The government will not be able to pay for all of its nuclear weapons programs in the coming decades. And this compelling opinion comes from within the Pentagon and prominent former officials.
Earlier this month, Frank Kendall, the Pentagon’s Undersecretary of Acquisitions, characterized the Obama administration’s modernization plans as “unaffordable.” He went on to say that updating all three legs of the U.S. nuclear force concurrently will fail unless the Department of Defense can secure an additional $10 to $12 billion annually by 2021 – a very unlikely scenario.
Kendall is not alone. “The challenge here is that we have to recapitalize all three legs [of the nuclear triad] and we don’t have the money to do it,” explained General James Cartwright, former Vice Chairman of the Joint Chiefs of Staff.
Over the next decade, the United States plans to spend $348 billion on its nuclear forces, or about $35 billion a year, according to a 2015 Congressional Budget Office report. Reports conducted by the congressionally-appointed National Defense Panel and Center for Nonproliferation Studies indicate the nuclear arsenal could cost as much as $1 trillion to modernize.

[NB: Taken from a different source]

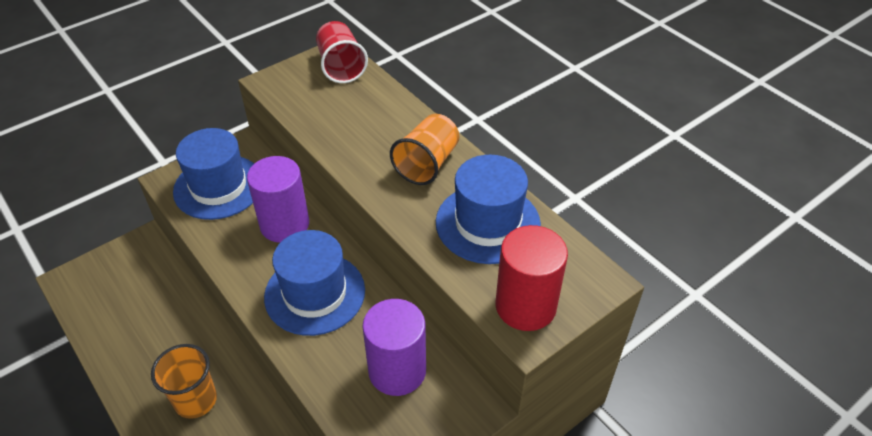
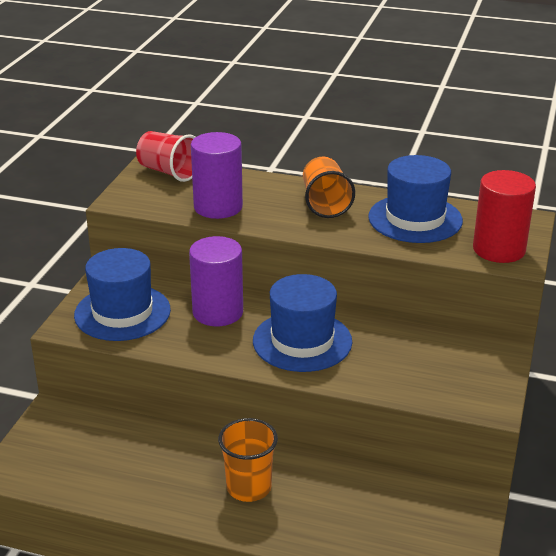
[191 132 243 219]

“It’s clear that we are facing a [nuclear] modernization mountain in the budget in the period of time in the next decade… And it’s going to be a major challenge,” remarked John Harvey, a former Principal Deputy Assistant Secretary of Defense for Nuclear, Chemical, and Biological Defense Programs.
The National Defense Panel, which included former Secretary of Defense William Perry, retired four star General John Abizaid and former Senator Jim Talent, Distinguished Fellow at Heritage Foundation, wrote: “recapitalization of the triad . . . under current budget constraints is unaffordable” and the $600 billion – $1 trillion cost “would likely come at the expense of needed improvements in conventional forces.”
These exorbitant programs are likely to lead to defense budget tradeoffs, as neither the Air Force nor Navy can afford to fully fund both their nuclear and conventional forces. To compensate, Congress has authorized the creation of the “National Sea-Based Deterrence Fund,” which moves the nuclear submarine program from the Navy’s account to the defense-wide budget. Undersecretary Kendall acknowledged that this option merely changes the accounting system without fixing the actual affordability problem.
Another poor management solution: build a smaller number of each weapon at a substantially higher unit cost. There is ample precedent for this option; the Air Force planned to build 132 B-2 nuclear bombers and ended up with only 21 and the MX Peacekeeper missile was whittled down from 200 to 50. Similarly, the Navy wanted 24 Ohio-class Submarines and 32 Zumwalt-class Destroyers, but received only 18 and 3 respectively.
The Pentagon is hoping that significantly more funding will be available by the time the budget crunch hits in the 2020s, but this is likely not the case, as it would require a political deal on national debt, the reduction in funding of conventional forces, or both. The Pentagon, or Congress, will need to take decisive action to avoid this budgetary train wreck. Acting sooner, rather than when the budget crunch hits, is a sounder business approach.
John Isaacs is a Senior Fellow and Greg Terryn is a Scoville Fellow at the Center for Arms Control & Non-Proliferation.